Susana Dias indicou, na linha do que fora dito pelo colega benfiquista, que constituem vantagens de uma SAD estar cotada em bolsa: acesso a fontes de financiamento externo; melhoria constante na operação e sujeição a procedimentos regulatórios que não podem ser protelados; proteção dos negócios e dos investidores; e credibilidade e transparência ao exterior.

Desvantagens também foram elencadas por ela: dualidade de relacionamento com os stakeholders; obrigatoriedade de cumprimento de "imensidade" de regras de governança; necessidade de comunicações frequentes ao mercado via CMVM (tais como fatos relevantes); necessidade de produção de uma série de relatórios periódicos.

Note-se que as desvantagens demandam, como regra, o emprego de pessoas e recursos para atendimento das exigências regulatórias, e não, muito ao contrário, a existência de aspectos que possam inviabilizar a SAD ou tornar o regime clubístico mais atrativo.

Não pareceu haver, na experiência portuguesa, apresentada pelos representantes dos mais tradicionais times locais, qualquer nostalgia ou pretensão de regresso ao passado.
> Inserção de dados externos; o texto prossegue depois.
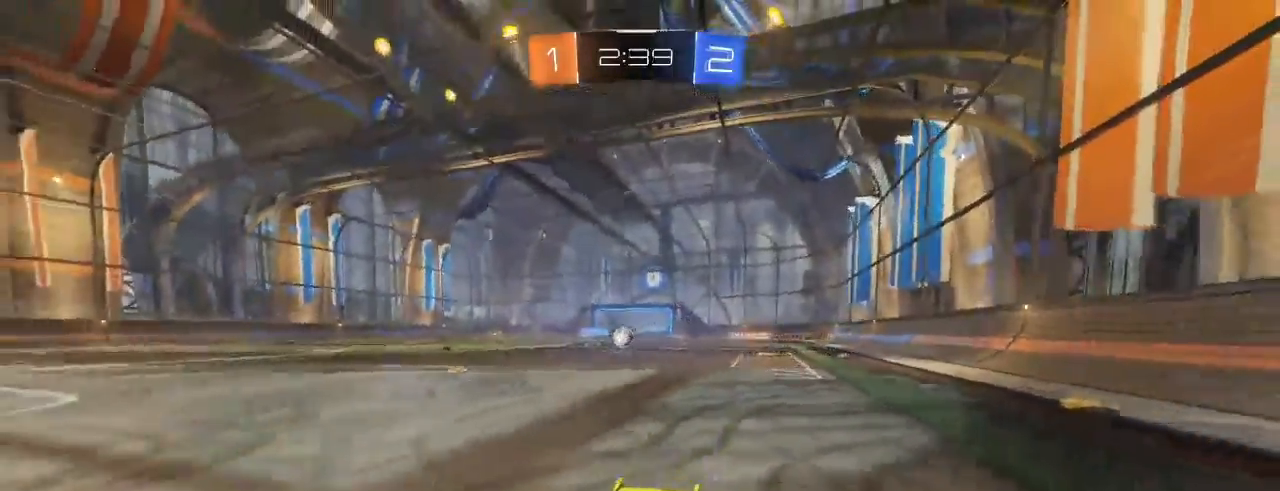
{"dt_ms": 500, "buttons": ["R2"], "left_stick": "right", "right_stick": "center"}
Por outro lado, sentiu-se - ao menos foi a minha percepção - uma certa surpresa com o fato de que um país com a dimensão, a população e o PIB brasileiros, que dispõe de mais de 20 times com mais de 1 milhão de torcedores e que corresponde a (aproximadamente) 11% dos negócios mundiais envolvendo jogadores, não protagoniza (ou, ao menos, participa em alto nível) o mercado do futebol.

A aparente surpresa (novamente, esta foi a minha impressão) se justifica, para quem tem mínimos conhecimentos do ambiente nacional, com alguma facilidade: ausência do Governo (minimamente preocupado com o tema); ausência de políticas públicas (em todos os níveis e esferas) com intuito de transformar o futebol em instrumento de desenvolvimento econômico e social; apropriação do bem futebolístico pelas arcaicas estruturas associativas; inexistência de vias de financiamento da empresa futebolística; e conflitos de interesses.

Por esses e outros motivos, a sensação de quem participou do evento - ao menos essa foi a minha -, ao final, era de esperança e melancolia: esperança pela perspectiva daquilo que o Brasil poderia (ou poderá) ser; melancolia por aquilo em que se transformou (em função de sucessivos equívocos públicos e privados).